La création de l’illusion d’un soutien aux positions de l’industrie du tabac

L’utilisation de groupes de façade par l’industrie du tabac est une stratégie bien connue d’interférence de l’industrie du tabac pour faire porter sa voix.

Les « groupes de défense des fumeurs », une stratégie bien connue de l’industrie pour faire porter sa voix

 

Les années de mensonge et de désinformation de l’industrie du tabac ont creusé un tel fossé entre l’industrie du tabac et la société qu’elle doit faire appel à des « groupes de façade » pour soutenir ses idées ou du moins faire croire qu’elle est soutenue
Aujourd’hui en France, ces groupes de façade en France renvoient essentiellement à des associations de défense des fumeurs.

La mobilisation de groupes de fumeurs est particulièrement importante pour l’industrie du tabac car en faisant appel à des tiers, l’industrie multiplie les prises de paroles dans le débat.

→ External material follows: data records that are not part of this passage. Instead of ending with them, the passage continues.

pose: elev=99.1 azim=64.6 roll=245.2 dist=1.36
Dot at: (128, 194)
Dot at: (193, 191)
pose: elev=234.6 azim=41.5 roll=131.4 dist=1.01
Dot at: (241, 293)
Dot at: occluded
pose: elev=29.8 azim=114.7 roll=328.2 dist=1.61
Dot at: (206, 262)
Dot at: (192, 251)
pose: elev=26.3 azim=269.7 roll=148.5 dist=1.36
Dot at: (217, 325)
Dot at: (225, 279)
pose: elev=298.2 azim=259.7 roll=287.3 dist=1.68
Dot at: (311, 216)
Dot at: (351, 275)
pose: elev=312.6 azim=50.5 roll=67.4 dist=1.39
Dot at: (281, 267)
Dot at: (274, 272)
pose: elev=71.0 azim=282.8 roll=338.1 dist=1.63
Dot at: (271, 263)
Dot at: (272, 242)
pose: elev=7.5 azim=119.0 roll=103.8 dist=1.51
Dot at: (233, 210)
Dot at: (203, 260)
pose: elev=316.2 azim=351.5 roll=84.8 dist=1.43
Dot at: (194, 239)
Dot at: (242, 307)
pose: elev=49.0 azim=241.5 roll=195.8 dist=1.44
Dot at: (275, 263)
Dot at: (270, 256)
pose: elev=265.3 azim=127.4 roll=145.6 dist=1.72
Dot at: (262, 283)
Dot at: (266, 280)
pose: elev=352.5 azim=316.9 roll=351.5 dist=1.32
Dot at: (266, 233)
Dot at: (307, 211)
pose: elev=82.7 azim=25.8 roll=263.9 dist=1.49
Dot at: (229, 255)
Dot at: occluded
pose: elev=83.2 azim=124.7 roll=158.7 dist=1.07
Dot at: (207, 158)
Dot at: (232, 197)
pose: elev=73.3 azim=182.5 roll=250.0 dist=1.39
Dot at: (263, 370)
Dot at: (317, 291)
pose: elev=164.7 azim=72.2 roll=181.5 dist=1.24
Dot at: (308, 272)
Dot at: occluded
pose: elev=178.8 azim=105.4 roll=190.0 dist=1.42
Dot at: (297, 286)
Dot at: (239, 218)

Compte tenu de surcroît que l’opinion publique sur le sujet du tabac est largement favorable à la cause mais fondamentalement passive et ne s’exprime pas de manière ostensible, cette prise de parole prend des proportions beaucoup plus importantes encore que ce que représentent in fine les représentants concernés. Ce type d’organisations ne fait jamais état de ses liens financiers avec les fabricants de tabac, au contraire, il fait croire à un mouvement de « soutien populaire spontané », apportant ainsi plus de crédibilité aux messages portés.

Les chercheurs Smith et Malone[1] ont étudié la question des « groupes de défense des droits des fumeurs ».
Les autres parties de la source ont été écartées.